Küçümsemediğim gibi abartmıyorum da. Bildiğin ve defalarca konuştuğumuz olsa da bana bahşedilen hayatı şükürle yaşamaya çalışırken, üretmek için okuyor ve yazmaya çalışıyorum Dağlım. Doğaldır ki insan “güzel” saydığını “güzel” bulduğuna götürür ve paylaşır. Benim yaptığım da budur güzelim!
Okuduğum kitaplardan…
“Deli Ali Bey zamanın hatırı sayılır zenginlerinden imiş. İşi olmadığı zamanlar Kuzguncuk’a gider ve oradan bir Yahudi sandalına binerek Beşiktaş’a gelirmiş. Sandalcı ile on paraya varıncaya kadar pazarlık eder, yola çıkınca Yahudi’ye cebinden çıkardığı altını göstererek, “Yahudi bunu sana mı vereyim, denize mi atayım?” der ve Yahudi’nin sarı liraları görünce takındığı tavır ile eğlenerek Beşiktaş’a varıncaya kadar denize beş on altın atarmış.”
“Sevdiğin yüzünden deli oldun, dediler.
Yaşamın tadını yalnız deliler bilir.” dedim.
“İçim altüst oldu ve dehşet içinde bir şiddete tutuldum. Ta içimden geliyordu, işte en kötüsü de budur. Dışarıdan, kıçınıza tekmeler inince kaçabilirsiniz. Ama böyle bir şey içerden geldi mi kaçmak olanaksızdır. Böyle bir şeye yakalandım mı gitmek, bir daha hiçbir zaman hiçbir yere dönmemek isterim. Sanki biri oturuverir içime. Çığlıklar atmaya, kendimi yerden yere vurmaya başlarım, dışarı çıkabilmek için başımı çarpar dururum ama beceremem, bacakları olan bir şey değildir bu, insanın hiçbir zaman bacakları olmaz içinde. Bundan söz etmek bana iyi geliyor ha, biraz dışarı çıkar gibi oluyor. Ne demek istediği mi çakıyor musunuz?”
Şimdi sana kayalardan süt misali akan su, şimdi sana zeytin ekmek, şimdi saçlarına kır çiçekleri. Gönlüne gökyüzü.
Seni seven için yaşamak kadar güzelsin. Sevdiğin için cennettir kalbin.
Gönlüne sözüm olmaz. Sevmek, söylemek, sarılmak da gönlünün dilidir. Söylersin veya söylemezsin.

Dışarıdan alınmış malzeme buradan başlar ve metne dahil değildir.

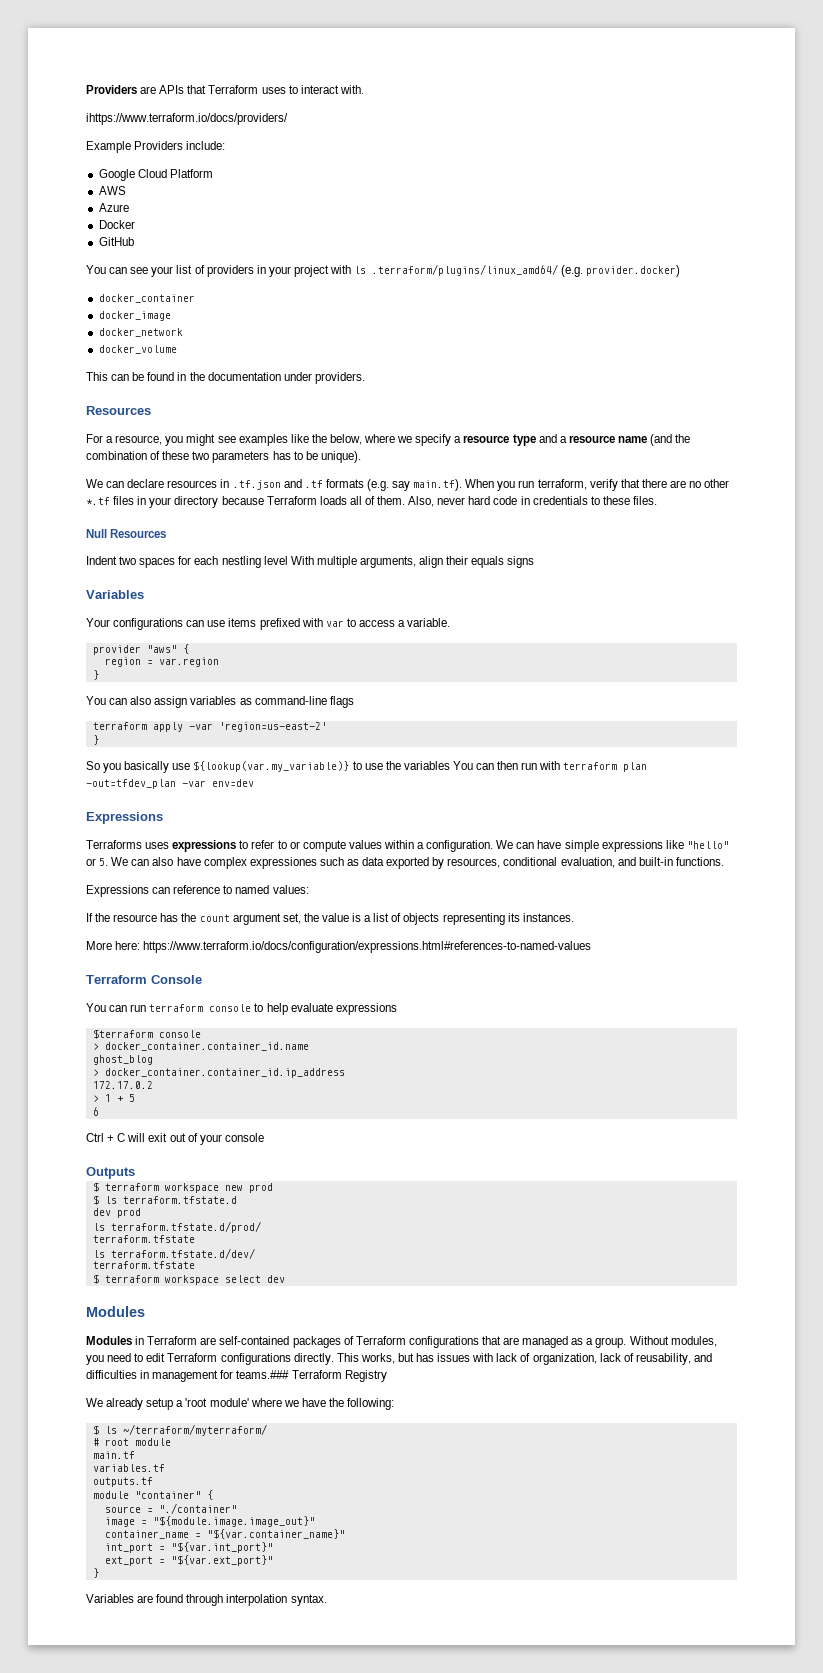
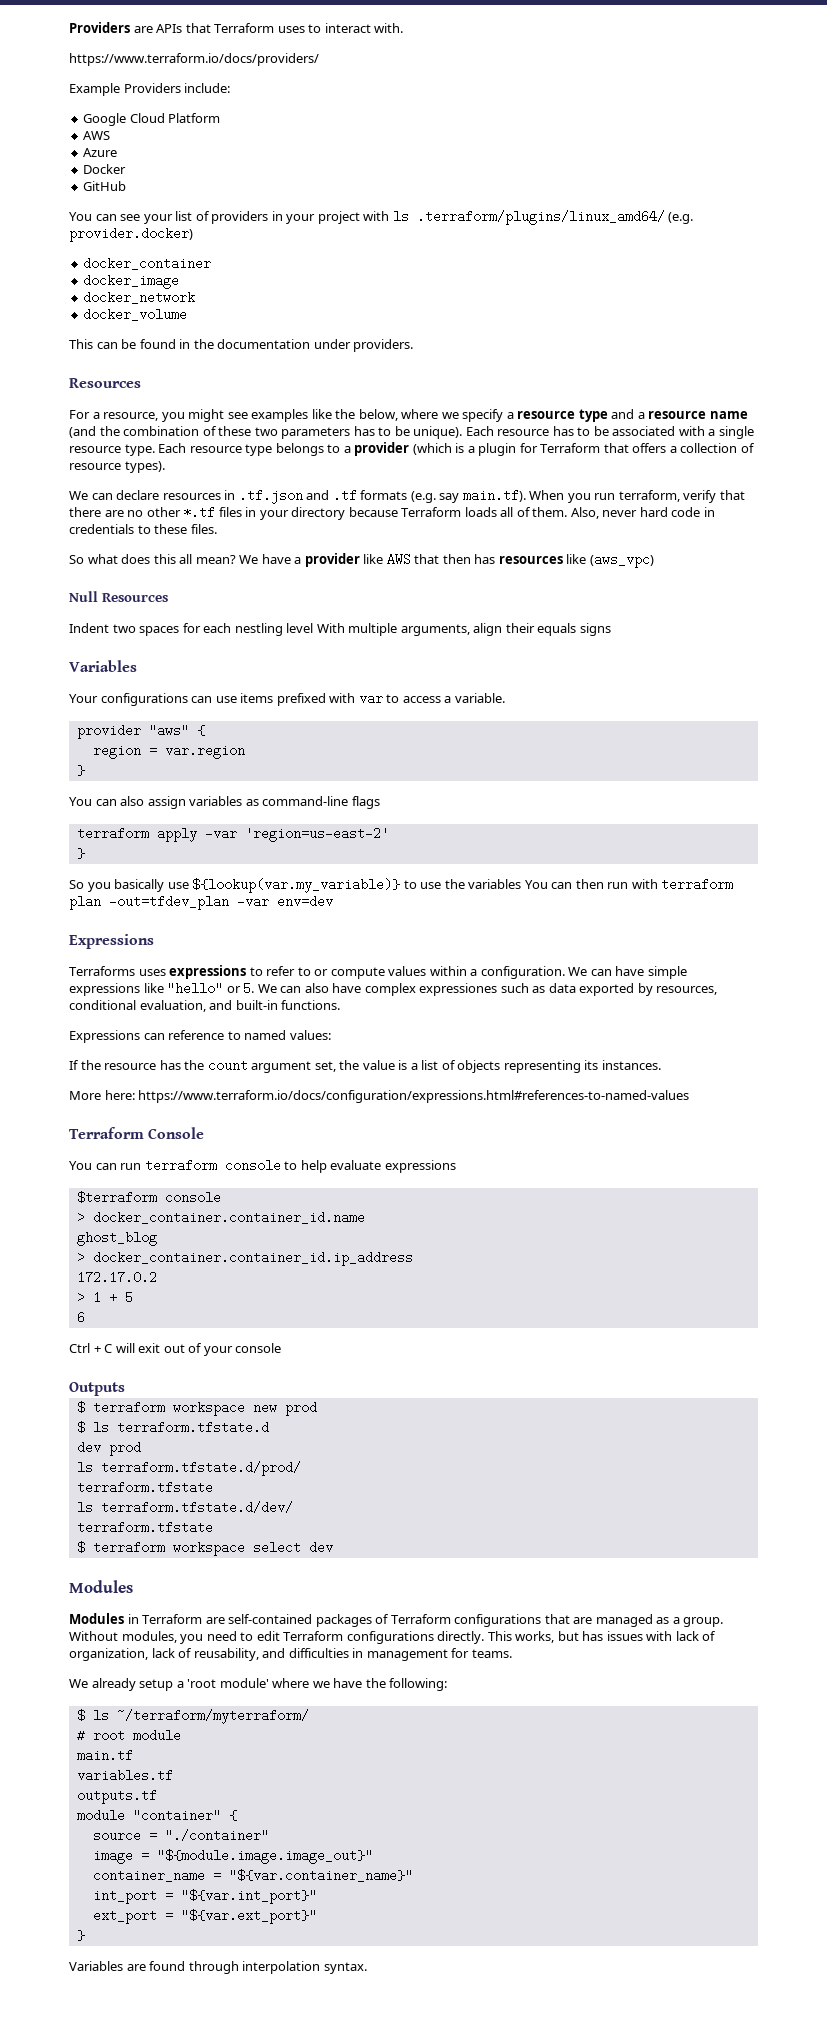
[86,113,288,125] ihttps://www.terraform.io/docs/providers/ -> [69,53,319,66] https://www.terraform.io/docs/providers/
(361, 457) none -> [465,426,754,439] [69,442,755,456] [69,461,165,473] Each resource has to be associated with a single resource type. Each resource type belongs to a provider (which is a plugin for Terraform that offers a collection of resource types).
(657, 500) none -> [69,553,654,568] // So what does this all mean? We have a provider like AWS that then has resources like (aws_vpc)
[236,1370,387,1382] teams.### Terraform Registry -> [471,1649,512,1658] teams.

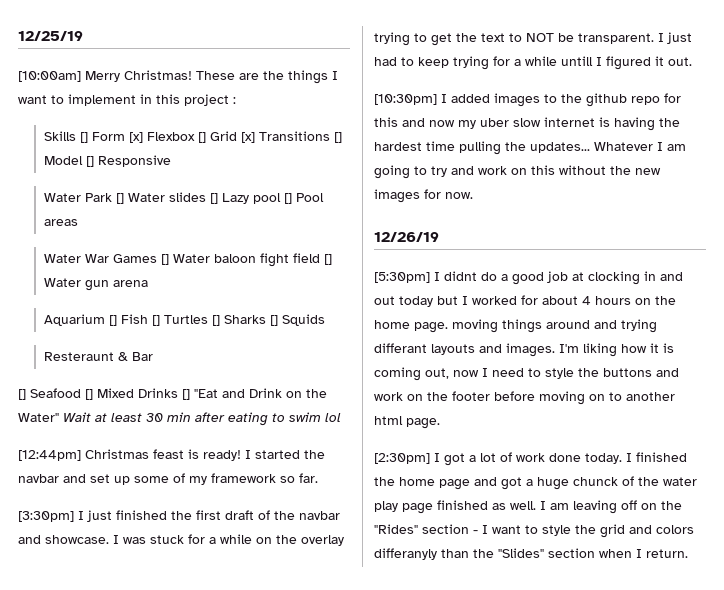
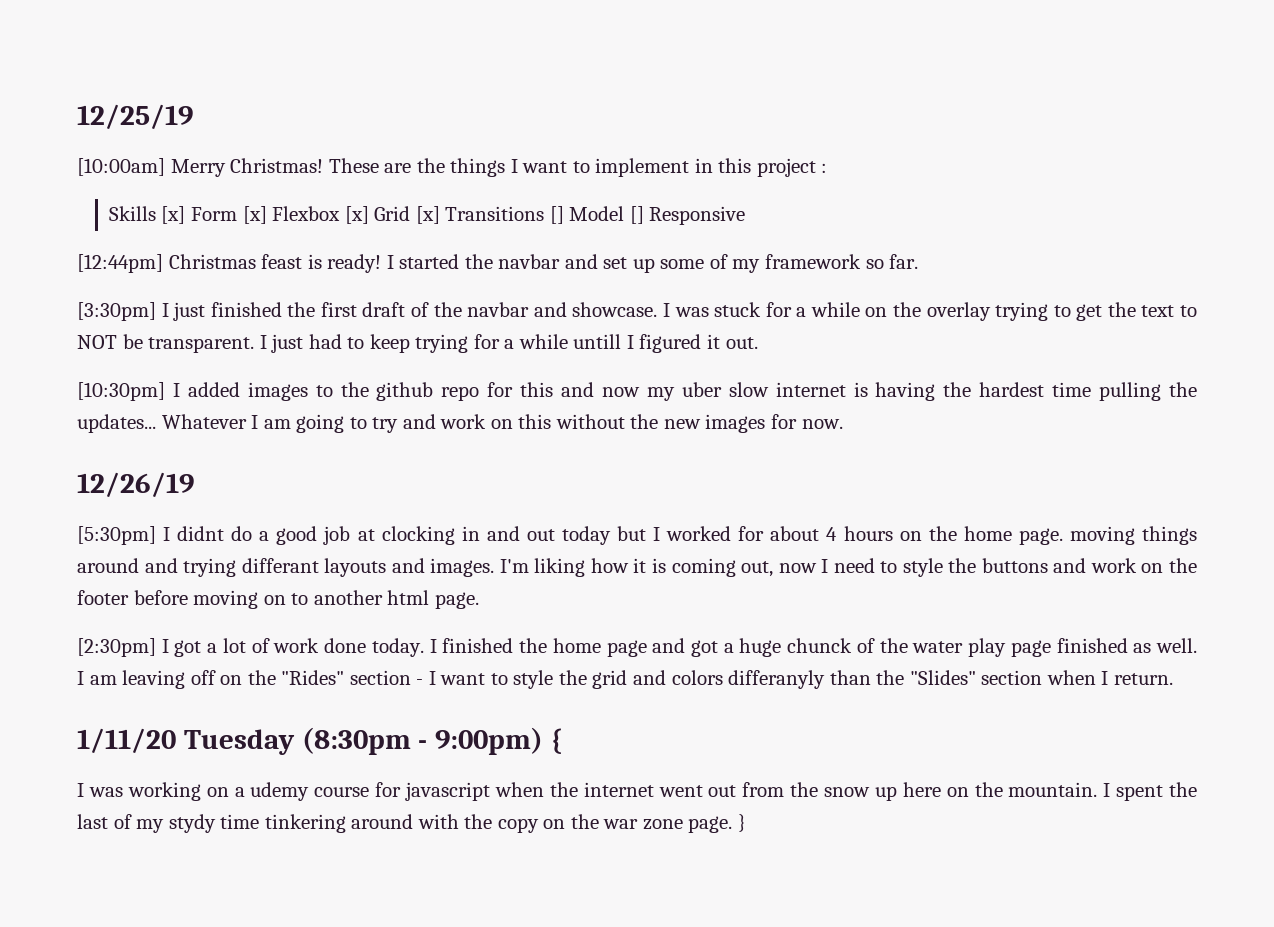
[80,132,89,143] [] -> [161,206,186,224] [x]
[198,132,207,143] [] -> [344,206,369,224] [x]
[44,192,325,204] [44,219,79,226] [44,253,333,267] [44,278,149,291] [44,314,326,326] [44,352,154,361] [18,388,327,400] [18,412,341,426] // Water Park [] Water slides [] Lazy pool [] Pool areas // Water War Games [] Water baloon fight field [] Water gun arena // Aquarium [] Fish [] Turtles [] Sharks [] Squids // Resteraunt & Bar // [] Seafood [] Mixed Drinks [] "Eat and Drink on the Water" Wait at least 30 min after eating to swim lol -> (746, 215) none
(688, 553) none -> [77,727,563,755] [77,782,1197,801] [77,814,747,833] // 1/11/20 Tuesday (8:30pm - 9:00pm) { // I was working on a udemy course for javascript when the internet went out from the snow up here on the mountain. I spent the last of my stydy time tinkering around with the copy on the war zone page. }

Ve gülümseyerek ve sevgiyle: Yüzüne gölge, gönlüne hüzün düşürürsem, seni sevemediğimi düşünür ve susarım.
Sana yazarken mutluyum, bunu biliyorum ve yaşıyorum.
Hem söylemenin hem susmanın kapısıdır sevmek. Ve kalbimiz sığmaz olur göğüs kafesimize.
Korkarız, dalar gider ve gülümseriz. Mutluluk acı verir gibidir. Kalbimizin atışı normalleşsin diye yalnızca sarılıp susmak isteriz.
Şöyle söyleyeyim: Seni tanıdığımda güzeldin ve gün geçtikçe güzelliğin artıyor.
Ahh, içten içe saklambaç oynar, bizi bulanda o olsun isteriz. Hem saklanır, hem yakalanmak isteriz. Hayata karşı büyür ancak severken çocuklaşırız.
İnsanın hüznü gibi mutluluğu da her zaman en çok gözlerinin içindedir. Şuan gözlerine bakmak isterdim.
Gülümseyip mutlu olduğunu düşlediğimde: “Bembeyaz kuşlar, alkış tutarcasına, kanat çırpıyorlar.”
İnsanların çokları, korkuları tarafından mağaralara, kötü masalılara, öcülere, ihanetlere, çöllere, paraya, aynalara, evlere, makama, rütbelere, hırslarına, merhametsizliğe, ucuzluğa, gevezeliğe, acılara kaçırılmıştır. Gerçek manada sevmek, bütün bunlardan uzak olduğu içindir ki serap gibi ve gerçek özgürlüktür.
Sevmek, tutsak bir kuşa benzeyen ruhumuzu kafesten salıvermeye benziyor. Uçuyoruz ve şaşkınız.
Sevildikçe içimizdeki boşluklar dolar ve yeni boşluklara gebedir yaşamak.